His records are an immaculate illustration of the sweeping changes the sands of time have brought about.

The club held its dinner dance in Kee’s Hotel in 1977, with each dinner costing the club £2. The attendance of 122 each paid £2.50.

Their profit from the 1975 dinner dance was £19, with other fund-raisers that year including a ten-week draw that raised £300 and a Christmas bazar that boosted the coffers by £254.

The Butt Hall allocated four Thursdays a year to the club to hold fund-raising dances. In 1976, the entertainment included The Mainliners, The Champions, Brendan Shine and the Cotton Mill Boys, those functions earning profits of £115, £32, £77 and £184.

“An interesting one in 1976 was a house card drive I used to organise,” he adds. “We had 41 houses each holding a 25 card drive for eight people who paid £1 to play.

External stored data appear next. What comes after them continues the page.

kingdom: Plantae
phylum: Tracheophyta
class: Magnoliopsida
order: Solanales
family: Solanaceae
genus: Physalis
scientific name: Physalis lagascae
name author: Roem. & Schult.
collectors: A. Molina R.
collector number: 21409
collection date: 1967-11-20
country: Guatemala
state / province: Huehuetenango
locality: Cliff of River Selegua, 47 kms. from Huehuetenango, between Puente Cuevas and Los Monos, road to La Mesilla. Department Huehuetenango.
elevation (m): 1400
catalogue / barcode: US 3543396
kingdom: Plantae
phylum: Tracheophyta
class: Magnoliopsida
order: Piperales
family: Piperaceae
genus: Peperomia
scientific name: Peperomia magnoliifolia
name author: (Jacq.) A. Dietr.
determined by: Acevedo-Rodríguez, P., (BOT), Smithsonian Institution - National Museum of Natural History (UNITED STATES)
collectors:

We made £175 over 41 nights. Imagine!”

Gate receipts in 1976 totalled £86 and 22 club members headed to Castlebar for a weekend that cost the princely sum of £193.

The Social Centre was first opened in 1974. Since then the place has seen rapid transformation into a county ground fit to hold major games such as last summer’s Ulster SFC blockbuster between Donegal and Tyrone.

The County Board developed the pitch and the ground, but it is the club who took the lead with the ancillary facilities.

“We had to develop the place,” says Eugene, who also serves as secretary of the pitch maintenance committee.

“There was no point in us having a pitch and no modern facilities around it. You have to have the whole package now to get hosting big games.

“I remember when there were no changing rooms or showers and we changed in the Butt Hall. There’s some difference now.”

Their loan on the development has been chipped away over the last five years and the club has had to be novel in its fund-raising.

“We still have the lotto and the bingo, but we have a lot more too,” he says.

“We did boxing last year, we had the Strictly Come Dancing for a couple of years. Next weekend we’re running The Kube in the Villa Rose and it’s nearly sold out. You have to try and have something different every year. People get tired of having the same thing.”

Married to Helen, the club have two sons, Kevin and Shaun. Being the treasurer of CLG Seán MacCumaills is just a way of life.

“It’s been enjoyable, but it is tough to keep it up,” he says.

“I’d really miss it if I left it. I really enjoy it. I’ll hardly see another forty years at it mind you.”